Major units of the NSKK were formed by 1944, operating throughout Germany. There were two full brigades of the NSKK supporting the Luftwaffe; a Motorobergruppe Alpenland in the Austrian Alps; Motorobergruppe Mitte (middle) which operated in Berlin, Franconia, and the Lower Rhine; Motorobergruppe Nord (north) that covered Hamburg, Lower Saxony, the Baltic Sea and Schleswig-Holstein; Motorobergruppe Nordost (northeast) in Danzig, East Prussia, and Wartheland; Motorobergruppe Ost (east) for Leipzig, Lower and Upper Silesia; Motorobergruppe Süd (south) which served Bavaria and Hochland; Motorobergruppe Südwest (southwest) for the Rhine-Moselle, and Swabian regions; Motorobergruppe Südost (southeast) covering the Upper and Lower Danube, Sudetenland; and Motorobergruppe West (west), which was responsible for Hessen, Thuringia, and Westphalia. Moreover, there were also NSKK units assigned to Organization Todt, operating in France, Italy and Russia. Historian Peter Longerich suggests that NSKK members, along with paramilitary police, the Waffen-SS, and the German Army were all culpable in varying degrees for large-scale arrests, torture, and mass executions during the war.

===French NSKK===
The French section of the NSKK began shortly after the German occupation of France in 1940, though the section was not officially recognized until July 1942. The main office was in Paris, but recruitment took place across France. By the end of 1942, the section consisted of one company of 200 men; by the end of the war, seven companies had been raised. The men had to sign up for two years of service. The French NSKK was originally attached to the Luftwaffe, although members wore the standard NSKK uniforms and used its rank system. Members wore their own arm badge with the colors of the French flag. The first version had "NSKK" in black letters across the top of the shield; the second bore the word "France" in black letters across the top of the shield.
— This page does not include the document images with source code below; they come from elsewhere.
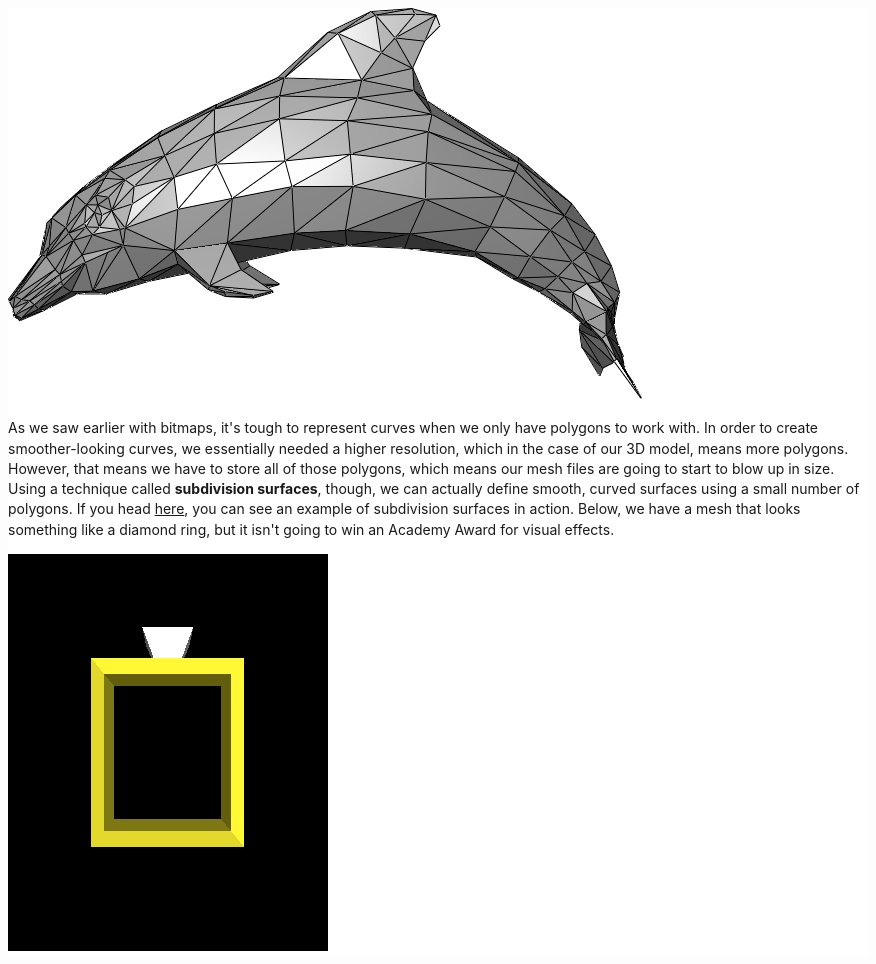 ![Triangle Mesh](/assets/img/recaps/av/triangle-mesh.png)

As we saw earlier with bitmaps, it's tough to represent curves when we only have polygons to work with. In order to create smoother-looking curves, we essentially needed a higher resolution, which in the case of our 3D model, means more polygons. However, that means we have to store all of those polygons, which means our mesh files are going to start to blow up in size. Using a technique called **subdivision surfaces**, though, we can actually define smooth, curved surfaces using a small number of polygons. If you head [here](http://www.subdivision.org/demos/demos.html), you can see an example of subdivision surfaces in action. Below, we have a mesh that looks something like a diamond ring, but it isn't going to win an Academy Award for visual effects.

![No Subdivision](/assets/img/recaps/av/subdivide-1.png)
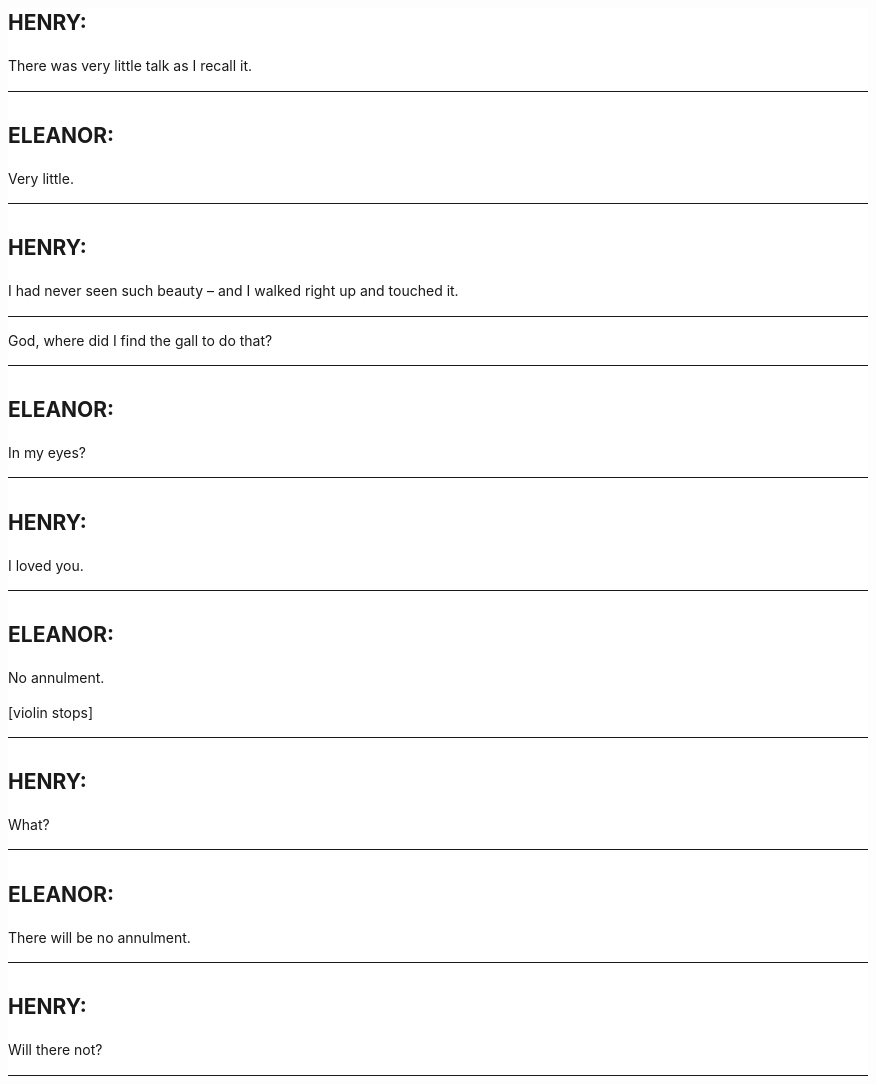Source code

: ## HENRY:
There was very little talk as I recall it.

---

## ELEANOR:
Very little.

---

## HENRY:
I had never seen such beauty – and I walked right up and touched it.

---

God, where did I find the gall to do that?


---

## ELEANOR:
In my eyes?


---

## HENRY:
I loved you.

---

## ELEANOR:
No annulment.

[violin stops]


---

## HENRY:
What?

---

## ELEANOR:
There will be no annulment.

---

## HENRY:
Will there not?

---

[//]: # (title settings—give the play a title and author name)
[//]: # (color settings—replace "character-_____" with a character name)
[//]: # (list of colors)
[//]: # (list of characters, in color)
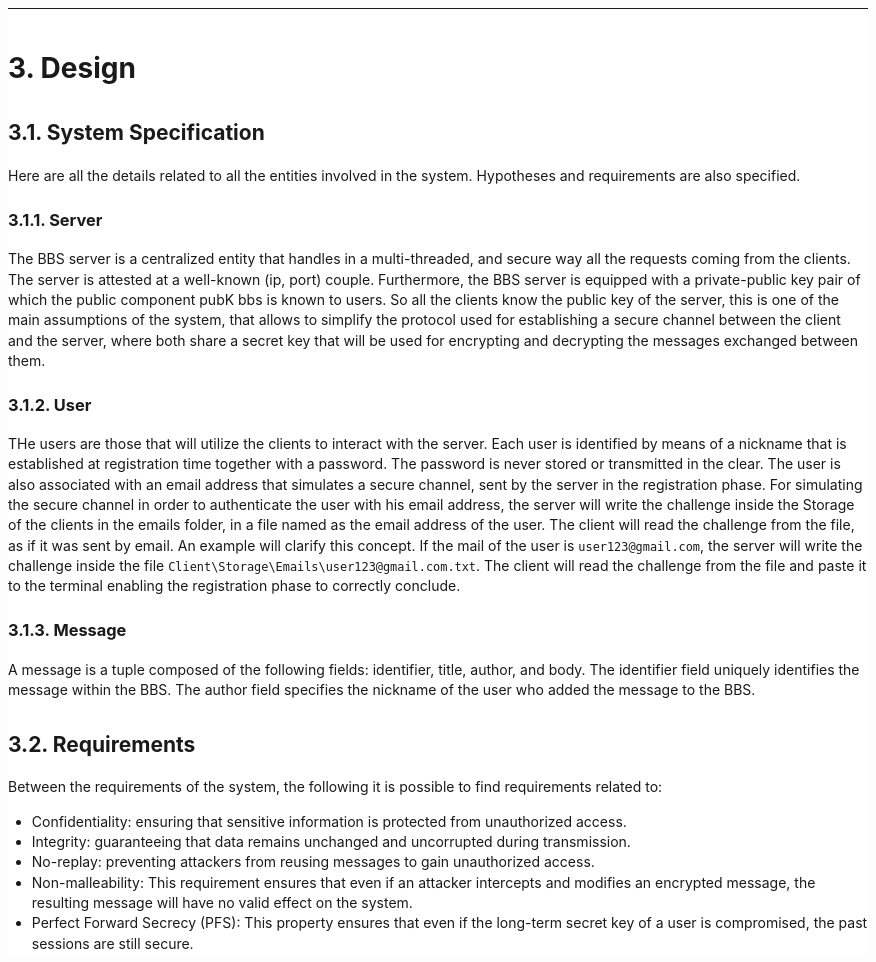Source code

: 
---





# 3. Design

## 3.1. System Specification

Here are all the details related to all the entities involved in the system. Hypotheses and requirements are also specified.

### 3.1.1. Server

The BBS server is a centralized entity that handles in a multi-threaded, and secure way all the requests coming from the clients. The server is attested at a well-known (ip, port) couple. Furthermore, the BBS server is equipped with a private-public key pair of which the public component pubK bbs is known to users. So all the clients know the public key of the server, this is one of the main assumptions of the system, that allows to simplify the protocol used for establishing a secure channel between the client and the server, where both share a secret key that will be used for encrypting and decrypting the messages exchanged between them.

### 3.1.2. User

THe users are those that will utilize the clients to interact with the server. Each user is identified by means of a nickname that is established at registration time together with a password. The password is never stored or transmitted in the clear. The user is also associated with an email address that simulates a secure channel, sent by the server in the registration phase. For simulating the secure channel in order to authenticate the user with his email address, the server will write the challenge inside the Storage of the clients in the emails folder, in  a file named as the email address of the user. The client will read the challenge from the file, as if it was sent by email. An example will clarify this concept. If the mail of the user is `user123@gmail.com`, the server will write the challenge inside the file `Client\Storage\Emails\user123@gmail.com.txt`. The client will read the challenge from the file and paste it to the terminal enabling the registration phase to correctly conclude.


### 3.1.3. Message

A message is a tuple composed of the following fields: identifier, title, author, and body. The identifier field uniquely identifies the message within the BBS. The author field specifies the nickname of the user who added the message to the BBS.


## 3.2. Requirements

Between the requirements of the system, the following it is possible to find requirements related to:

- Confidentiality: ensuring that sensitive information is protected from unauthorized access.
- Integrity: guaranteeing that data remains unchanged and uncorrupted during transmission.
- No-replay: preventing attackers from reusing messages to gain unauthorized access.
- Non-malleability: This requirement ensures that even if an attacker intercepts and modifies an
 encrypted message, the resulting message will have no valid effect on the system.
- Perfect Forward Secrecy (PFS): This property ensures that even if the long-term secret key of a user is compromised, the past sessions are still secure.
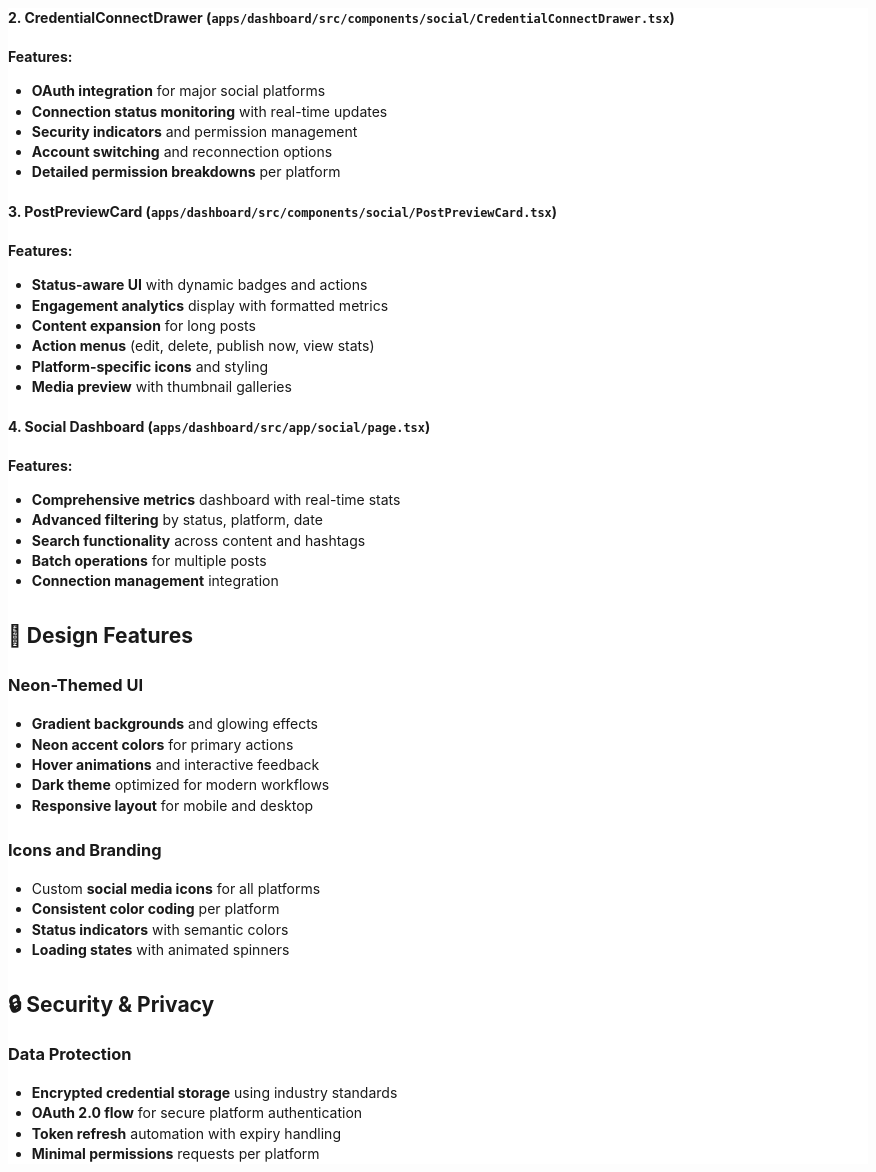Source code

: #### 2. CredentialConnectDrawer (`apps/dashboard/src/components/social/CredentialConnectDrawer.tsx`)
**Features:**
- **OAuth integration** for major social platforms
- **Connection status monitoring** with real-time updates
- **Security indicators** and permission management
- **Account switching** and reconnection options
- **Detailed permission breakdowns** per platform

#### 3. PostPreviewCard (`apps/dashboard/src/components/social/PostPreviewCard.tsx`)
**Features:**
- **Status-aware UI** with dynamic badges and actions
- **Engagement analytics** display with formatted metrics
- **Content expansion** for long posts
- **Action menus** (edit, delete, publish now, view stats)
- **Platform-specific icons** and styling
- **Media preview** with thumbnail galleries

#### 4. Social Dashboard (`apps/dashboard/src/app/social/page.tsx`)
**Features:**
- **Comprehensive metrics** dashboard with real-time stats
- **Advanced filtering** by status, platform, date
- **Search functionality** across content and hashtags
- **Batch operations** for multiple posts
- **Connection management** integration

## 🎨 Design Features

### Neon-Themed UI
- **Gradient backgrounds** and glowing effects
- **Neon accent colors** for primary actions
- **Hover animations** and interactive feedback
- **Dark theme** optimized for modern workflows
- **Responsive layout** for mobile and desktop

### Icons and Branding
- Custom **social media icons** for all platforms
- **Consistent color coding** per platform
- **Status indicators** with semantic colors
- **Loading states** with animated spinners

## 🔒 Security & Privacy

### Data Protection
- **Encrypted credential storage** using industry standards
- **OAuth 2.0 flow** for secure platform authentication
- **Token refresh** automation with expiry handling
- **Minimal permissions** requests per platform
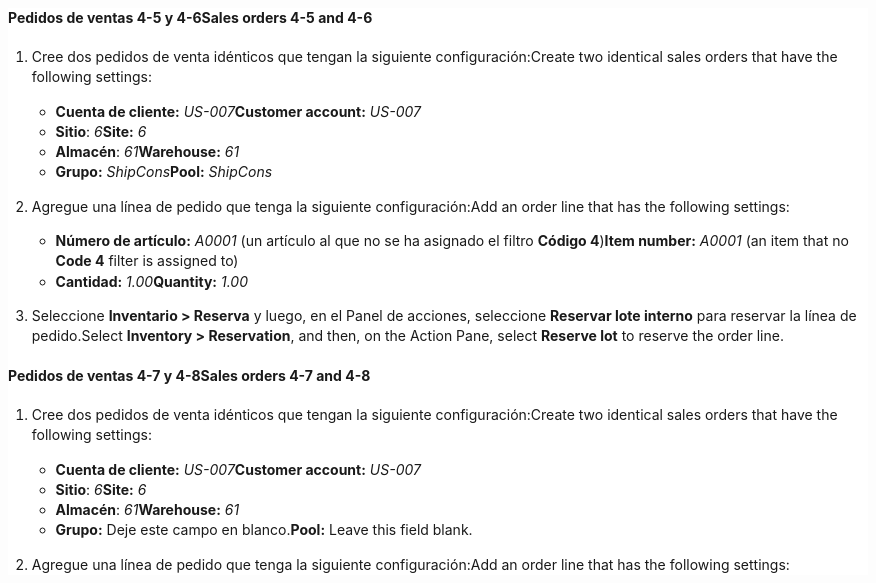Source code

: #### <a name="sales-orders-4-5-and-4-6"></a><span data-ttu-id="7d184-192">Pedidos de ventas 4-5 y 4-6</span><span class="sxs-lookup"><span data-stu-id="7d184-192">Sales orders 4-5 and 4-6</span></span>

1. <span data-ttu-id="7d184-193">Cree dos pedidos de venta idénticos que tengan la siguiente configuración:</span><span class="sxs-lookup"><span data-stu-id="7d184-193">Create two identical sales orders that have the following settings:</span></span>

    - <span data-ttu-id="7d184-194">**Cuenta de cliente:** *US-007*</span><span class="sxs-lookup"><span data-stu-id="7d184-194">**Customer account:** *US-007*</span></span>
    - <span data-ttu-id="7d184-195">**Sitio**: *6*</span><span class="sxs-lookup"><span data-stu-id="7d184-195">**Site:** *6*</span></span>
    - <span data-ttu-id="7d184-196">**Almacén**: *61*</span><span class="sxs-lookup"><span data-stu-id="7d184-196">**Warehouse:** *61*</span></span>
    - <span data-ttu-id="7d184-197">**Grupo:** *ShipCons*</span><span class="sxs-lookup"><span data-stu-id="7d184-197">**Pool:** *ShipCons*</span></span>

1. <span data-ttu-id="7d184-198">Agregue una línea de pedido que tenga la siguiente configuración:</span><span class="sxs-lookup"><span data-stu-id="7d184-198">Add an order line that has the following settings:</span></span>

    - <span data-ttu-id="7d184-199">**Número de artículo:** *A0001* (un artículo al que no se ha asignado el filtro **Código 4**)</span><span class="sxs-lookup"><span data-stu-id="7d184-199">**Item number:** *A0001* (an item that no **Code 4** filter is assigned to)</span></span>
    - <span data-ttu-id="7d184-200">**Cantidad:** *1.00*</span><span class="sxs-lookup"><span data-stu-id="7d184-200">**Quantity:** *1.00*</span></span>

1. <span data-ttu-id="7d184-201">Seleccione **Inventario \> Reserva** y luego, en el Panel de acciones, seleccione **Reservar lote interno** para reservar la línea de pedido.</span><span class="sxs-lookup"><span data-stu-id="7d184-201">Select **Inventory \> Reservation**, and then, on the Action Pane, select **Reserve lot** to reserve the order line.</span></span>

#### <a name="sales-orders-4-7-and-4-8"></a><span data-ttu-id="7d184-202">Pedidos de ventas 4-7 y 4-8</span><span class="sxs-lookup"><span data-stu-id="7d184-202">Sales orders 4-7 and 4-8</span></span>

1. <span data-ttu-id="7d184-203">Cree dos pedidos de venta idénticos que tengan la siguiente configuración:</span><span class="sxs-lookup"><span data-stu-id="7d184-203">Create two identical sales orders that have the following settings:</span></span>

    - <span data-ttu-id="7d184-204">**Cuenta de cliente:** *US-007*</span><span class="sxs-lookup"><span data-stu-id="7d184-204">**Customer account:** *US-007*</span></span>
    - <span data-ttu-id="7d184-205">**Sitio**: *6*</span><span class="sxs-lookup"><span data-stu-id="7d184-205">**Site:** *6*</span></span>
    - <span data-ttu-id="7d184-206">**Almacén**: *61*</span><span class="sxs-lookup"><span data-stu-id="7d184-206">**Warehouse:** *61*</span></span>
    - <span data-ttu-id="7d184-207">**Grupo:** Deje este campo en blanco.</span><span class="sxs-lookup"><span data-stu-id="7d184-207">**Pool:** Leave this field blank.</span></span>

1. <span data-ttu-id="7d184-208">Agregue una línea de pedido que tenga la siguiente configuración:</span><span class="sxs-lookup"><span data-stu-id="7d184-208">Add an order line that has the following settings:</span></span>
The original unit was officially known as NSKK Gruppe Luftwaffe and a second one was known as NSKK Transportgruppe Todt. At Melun, the NSKK had its own driving school for French recruits and those from other European countries. Before the Schutzstaffel (SS) began openly recruiting members into the Waffen-SS, Frenchmen used the NSKK as a "back door" to get into the Waffen-SS to fight on the Eastern Front against the Soviet Union. Some French NSKK men were sent to the Eastern Front in a group known as NSKK Einsatzgruppe Russland.

In September 1944, the Waffen-Grenadier-Brigade der SS "Charlemagne" was formed from the Legion of French Volunteers Against Bolshevism (LVF) and the SS Volunteer Sturmbrigade France. Joining them were French collaborators fleeing the Allied advance in the west, as well as Frenchmen from the German Navy, the NSKK, the Organisation Todt and the detested Milice security police. In February 1945, the Waffen-Grenadier-Brigade der SS "Charlemagne" was officially upgraded to a division and became known as the 33rd Waffen Grenadier Division of the SS Charlemagne (1st French).

==End of the NSKK==
The NSKK was disbanded in May 1945 and declared a "condemned organization" at the Nuremberg Trials (though not a criminal one), due in part to the NSKK's origins in the SA and its racial membership requirements.